**TEXTE PROPOSÉ**:
------------------------------------------------
Au cours de l’été 1905, il se présente au concours Rubinstein à Paris pour le piano et la composition mais sans succès, ce qui le rend amer envers les jurys, tout comme le sera le jeune Prokofiev quelques années plus tard envers toute forme de formalisme.
Cependant, Bartok va aller plus avant de ses découvertes musicales :
en 1905, il apprend que Zoltan Kodaly souhaite organiser des recherches sur les musiques paysannes hongroises. Bartok va alors débuter dans un nouveau domaine, l’ethnomusicologie, qu’il va mener de front avec celles de pianiste et compositeur. Dans le même temps, il découvre une véritable mine d’or musicale et publie avec Kodaly, devenu son ami intime, Vingt chansons populaires hongroises (1906).
Bartok et Kodaly par Emma Kodaly, 1913
Les idées philosophiques, religieuses et donc musicales de l’ethnographe s’en trouvent bousculées : il devient athé, s’appuie sur la science et l’astronome pour prouver ses idées et il tend à se libérer peu à peu du système des modes majeurs et mineurs occidentaux. Il s’accoutume aussi à une musique rythmée
très librement, possédant des rythmes impairs de cinq
ou sept temps, inusités dans la musique classique.
C’est ainsi que Bartok fonde les préceptes de sa propre musique et assimile la musique paysanne à son propre langage, toujours sous influence de Bach, Beethoven, Liszt ou Debussy. Il admire Schoenberg, sans adhérer à son système dodécaphonique et se sent très proche de Stravinsky chez
lequel il admire la verve populaire, les danses et les motifs primitifs.
La période hongroise :
C’est au piano que Bartok élabore toutes ses expériences
musicales : c’est l’époque de l’Allegro barbaro (1911) qui se manifeste par un élargissement tonal, du Château de Barbe-Bleue, sa première oeuvre scénique qui semble l’égal du Pelléas et Mélisande de Debussy.
Cependant, Bartok reste ignoré
de la critique et seuls ses travaux
de collectes avec Kodaly le sauvent
de l’anonymat. En 1916, il écrit le Prince des bois - un ballet qui, aux côtés du Château de Barbe-Bleue, lui donne le succès et la récompense du public – puis encore une œuvre scénique avec le Mandarin merveilleux (1924), une pantomime démoniaque entre l’amour, l’argent et la mort. C’est principalement avec cette dernière œuvre que Bartok intègre le folklore hongrois (mélodies improvisées, rythmes magyar et
bulgare, harmonie construite sur la mélodie…).
------------------------------------------------
**DONNÉES EXTRAITES**:
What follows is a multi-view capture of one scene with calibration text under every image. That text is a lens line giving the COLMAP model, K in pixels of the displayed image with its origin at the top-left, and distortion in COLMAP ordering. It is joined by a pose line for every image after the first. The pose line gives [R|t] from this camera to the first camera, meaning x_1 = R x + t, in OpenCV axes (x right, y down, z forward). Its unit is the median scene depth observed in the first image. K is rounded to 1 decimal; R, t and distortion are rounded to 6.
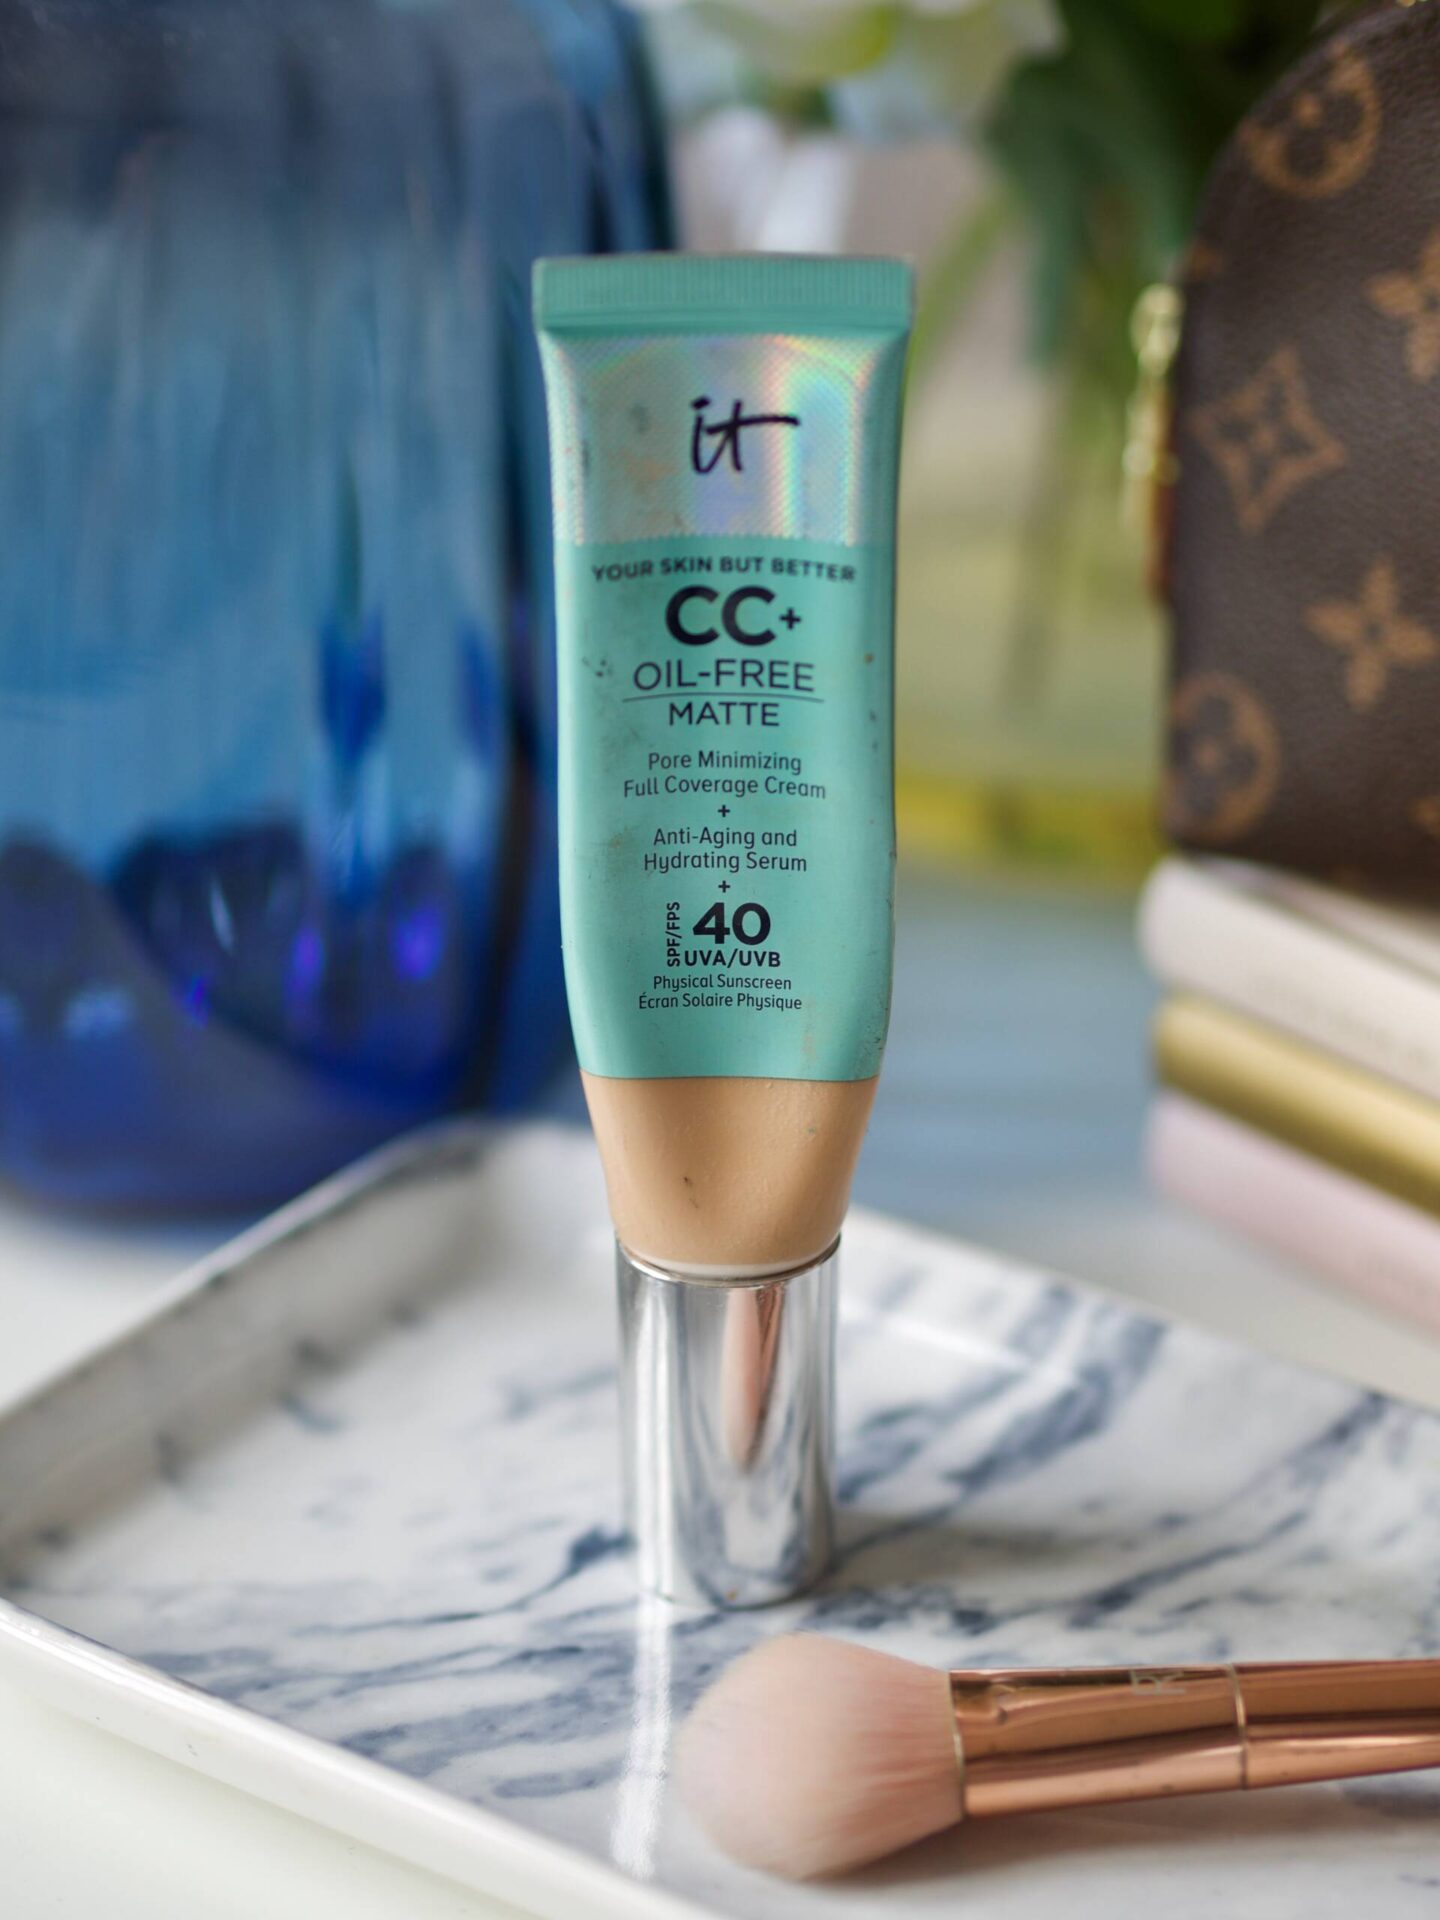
lens RADIAL K [[5716.4, 0, 708.7], [0, 5716.4, 1009.5], [0, 0, 1]] dist [0.367554, 0.000000]
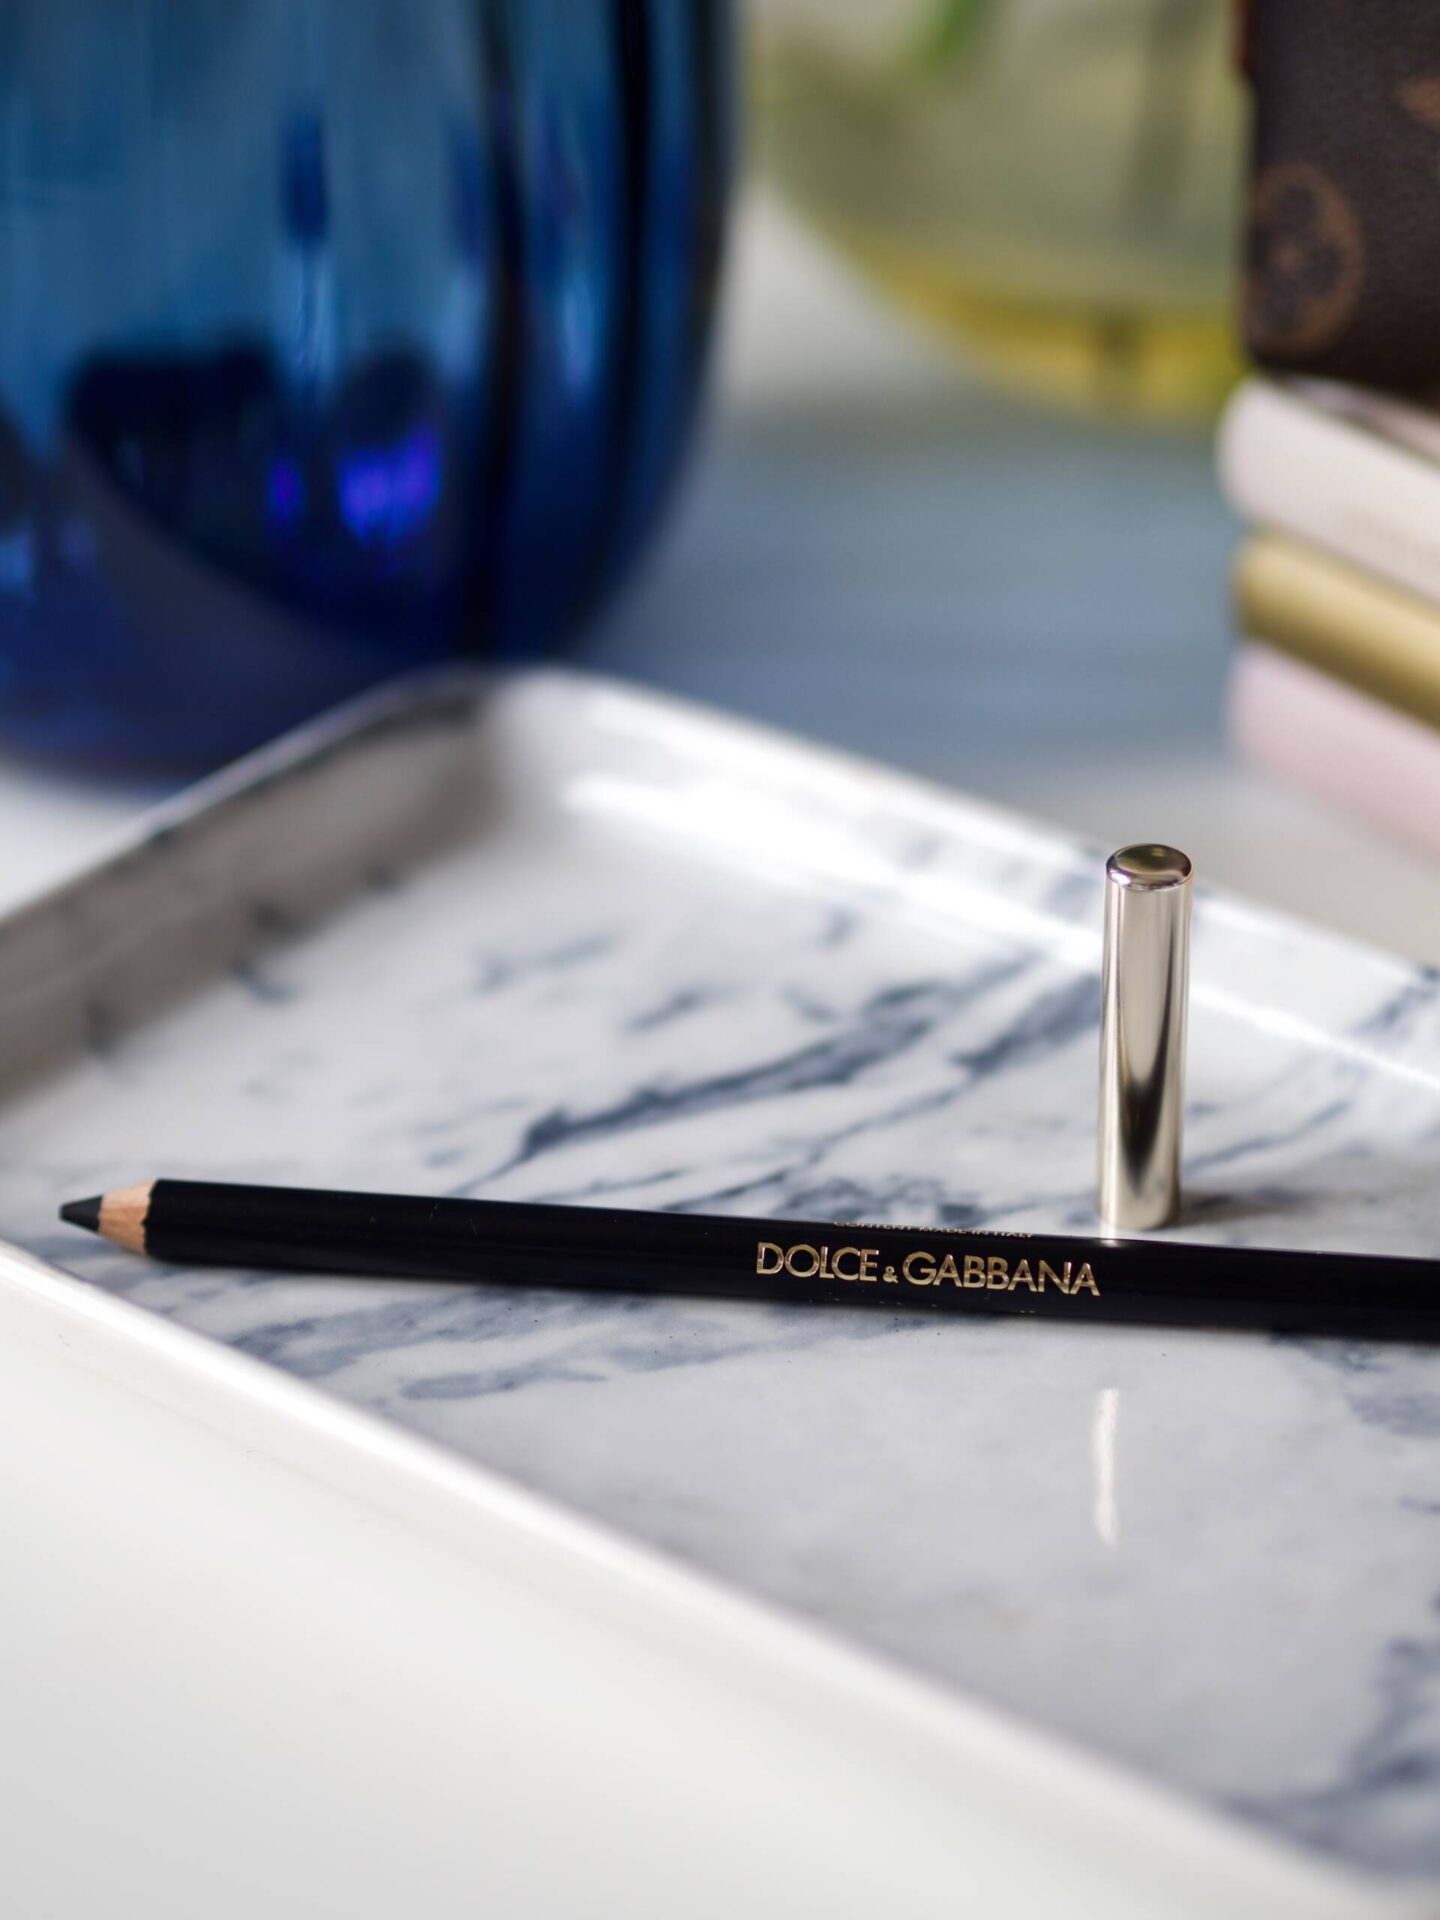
lens RADIAL K [[5716.4, 0, 718.2], [0, 5716.4, 1019.1], [0, 0, 1]] dist [0.367554, 0.000000]
pose [[0.996792, 0.012553, -0.079046, 0.073666], [-0.007502, 0.997930, 0.063871, 0.017528], [0.079684, -0.063073, 0.994823, 0.101218]]
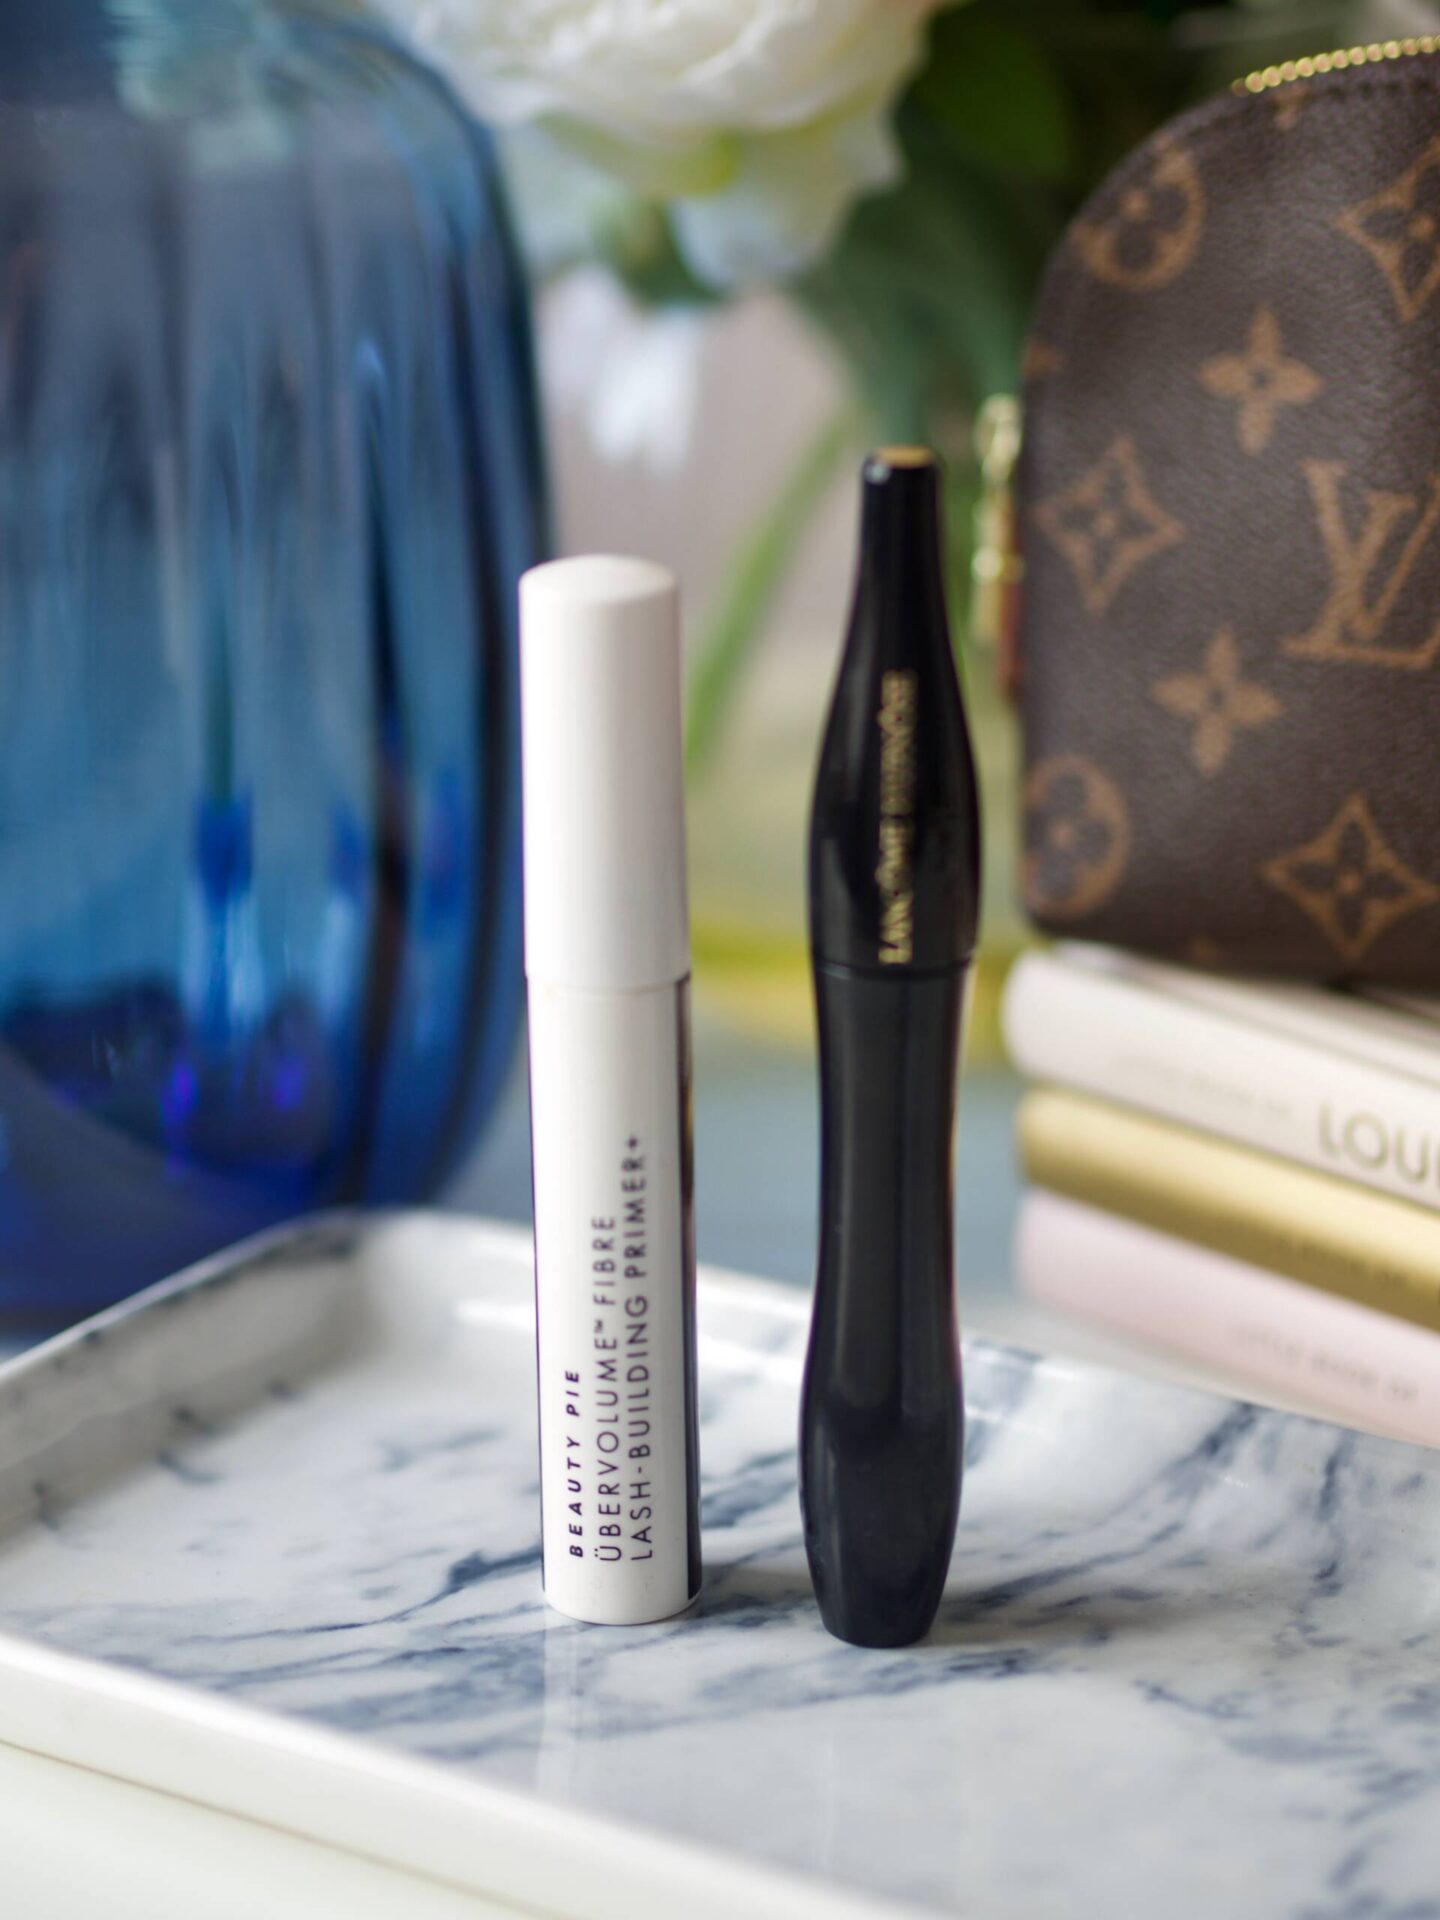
lens RADIAL K [[5716.4, 0, 739.0], [0, 5716.4, 948.4], [0, 0, 1]] dist [0.367554, 0.000000]
pose [[0.999371, -0.019119, 0.029857, -0.001663], [0.023291, 0.988966, -0.146301, 0.128450], [-0.026730, 0.146904, 0.988789, -0.007506]]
------------------------------------------------
**TRAVAIL DEMANDÉ**:
1. Donnez tous les compositeurs dont le texte sur Bartok dit que sa musique reste « sous influence ».
2. Recopiez le passage du texte sur Bartok qui commence par « Cependant, Bartok reste » et se poursuit jusqu'à « sur la mélodie…). ».
Appuyez-vous seulement sur le texte sur Bartok pour répondre.

**CORRIGÉ DES EXERCICES**:
1. Bach, Beethoven, Liszt et Debussy.

2.
Cependant, Bartok reste ignoré
de la critique et seuls ses travaux
de collectes avec Kodaly le sauvent
de l’anonymat. En 1916, il écrit le Prince des bois - un ballet qui, aux côtés du Château de Barbe-Bleue, lui donne le succès et la récompense du public – puis encore une œuvre scénique avec le Mandarin merveilleux (1924), une pantomime démoniaque entre l’amour, l’argent et la mort. C’est principalement avec cette dernière œuvre que Bartok intègre le folklore hongrois (mélodies improvisées, rythmes magyar et
bulgare, harmonie construite sur la mélodie…).